What is expected.
Return each record exactly as it appears, so that nothing is dropped or altered.
___ Input records ___
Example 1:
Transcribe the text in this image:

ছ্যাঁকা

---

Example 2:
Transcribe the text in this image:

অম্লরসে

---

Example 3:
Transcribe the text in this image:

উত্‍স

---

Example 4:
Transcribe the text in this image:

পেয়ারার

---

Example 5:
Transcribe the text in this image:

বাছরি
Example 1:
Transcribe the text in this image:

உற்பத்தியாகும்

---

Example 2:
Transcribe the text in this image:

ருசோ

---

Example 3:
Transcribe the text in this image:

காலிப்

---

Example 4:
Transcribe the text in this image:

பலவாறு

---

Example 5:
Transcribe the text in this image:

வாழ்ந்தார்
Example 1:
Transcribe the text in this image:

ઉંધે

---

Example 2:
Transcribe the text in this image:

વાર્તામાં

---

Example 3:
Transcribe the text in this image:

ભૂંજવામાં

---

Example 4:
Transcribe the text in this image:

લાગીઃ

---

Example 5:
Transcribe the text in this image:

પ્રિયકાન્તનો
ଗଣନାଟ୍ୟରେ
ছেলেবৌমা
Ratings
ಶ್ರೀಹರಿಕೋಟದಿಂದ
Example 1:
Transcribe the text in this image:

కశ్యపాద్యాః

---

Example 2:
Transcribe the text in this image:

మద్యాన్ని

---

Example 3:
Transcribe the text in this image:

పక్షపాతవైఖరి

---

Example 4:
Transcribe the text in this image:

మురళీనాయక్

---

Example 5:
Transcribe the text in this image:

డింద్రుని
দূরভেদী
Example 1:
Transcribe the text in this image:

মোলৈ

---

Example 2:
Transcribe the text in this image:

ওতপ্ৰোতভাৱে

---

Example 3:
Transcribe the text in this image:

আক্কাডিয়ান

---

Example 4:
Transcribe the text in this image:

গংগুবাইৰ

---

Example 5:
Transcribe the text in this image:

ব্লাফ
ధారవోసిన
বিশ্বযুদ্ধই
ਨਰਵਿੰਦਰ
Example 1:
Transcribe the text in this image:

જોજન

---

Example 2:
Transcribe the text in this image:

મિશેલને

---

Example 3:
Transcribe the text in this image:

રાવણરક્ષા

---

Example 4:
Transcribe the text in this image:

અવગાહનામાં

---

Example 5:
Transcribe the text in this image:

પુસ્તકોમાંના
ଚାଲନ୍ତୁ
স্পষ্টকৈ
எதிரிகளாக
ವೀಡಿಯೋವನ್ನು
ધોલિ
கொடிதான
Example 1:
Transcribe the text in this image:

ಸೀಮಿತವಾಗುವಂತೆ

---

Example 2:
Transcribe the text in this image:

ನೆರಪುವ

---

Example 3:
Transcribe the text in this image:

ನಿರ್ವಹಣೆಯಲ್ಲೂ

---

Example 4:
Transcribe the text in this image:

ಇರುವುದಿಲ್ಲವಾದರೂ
___
Your response.
Example 1:
Transcribe the text in this image:

ছ্যাঁকা

---

Example 2:
Transcribe the text in this image:

অম্লরসে

---

Example 3:
Transcribe the text in this image:

উত্‍স

---

Example 4:
Transcribe the text in this image:

পেয়ারার

---

Example 5:
Transcribe the text in this image:

বাছরি
Example 1:
Transcribe the text in this image:

உற்பத்தியாகும்

---

Example 2:
Transcribe the text in this image:

ருசோ

---

Example 3:
Transcribe the text in this image:

காலிப்

---

Example 4:
Transcribe the text in this image:

பலவாறு

---

Example 5:
Transcribe the text in this image:

வாழ்ந்தார்
Example 1:
Transcribe the text in this image:

ઉંધે

---

Example 2:
Transcribe the text in this image:

વાર્તામાં

---

Example 3:
Transcribe the text in this image:

ભૂંજવામાં

---

Example 4:
Transcribe the text in this image:

લાગીઃ

---

Example 5:
Transcribe the text in this image:

પ્રિયકાન્તનો
ଗଣନାଟ୍ୟରେ
ছেলেবৌমা
Ratings
ಶ್ರೀಹರಿಕೋಟದಿಂದ
Example 1:
Transcribe the text in this image:

కశ్యపాద్యాః

---

Example 2:
Transcribe the text in this image:

మద్యాన్ని

---

Example 3:
Transcribe the text in this image:

పక్షపాతవైఖరి

---

Example 4:
Transcribe the text in this image:

మురళీనాయక్

---

Example 5:
Transcribe the text in this image:

డింద్రుని
দূরভেদী
Example 1:
Transcribe the text in this image:

মোলৈ

---

Example 2:
Transcribe the text in this image:

ওতপ্ৰোতভাৱে

---

Example 3:
Transcribe the text in this image:

আক্কাডিয়ান

---

Example 4:
Transcribe the text in this image:

গংগুবাইৰ

---

Example 5:
Transcribe the text in this image:

ব্লাফ
ధారవోసిన
বিশ্বযুদ্ধই
ਨਰਵਿੰਦਰ
Example 1:
Transcribe the text in this image:

જોજન

---

Example 2:
Transcribe the text in this image:

મિશેલને

---

Example 3:
Transcribe the text in this image:

રાવણરક્ષા

---

Example 4:
Transcribe the text in this image:

અવગાહનામાં

---

Example 5:
Transcribe the text in this image:

પુસ્તકોમાંના
ଚାଲନ୍ତୁ
স্পষ্টকৈ
எதிரிகளாக
ವೀಡಿಯೋವನ್ನು
ધોલિ
கொடிதான
Example 1:
Transcribe the text in this image:

ಸೀಮಿತವಾಗುವಂತೆ

---

Example 2:
Transcribe the text in this image:

ನೆರಪುವ

---

Example 3:
Transcribe the text in this image:

ನಿರ್ವಹಣೆಯಲ್ಲೂ

---

Example 4:
Transcribe the text in this image:

ಇರುವುದಿಲ್ಲವಾದರೂ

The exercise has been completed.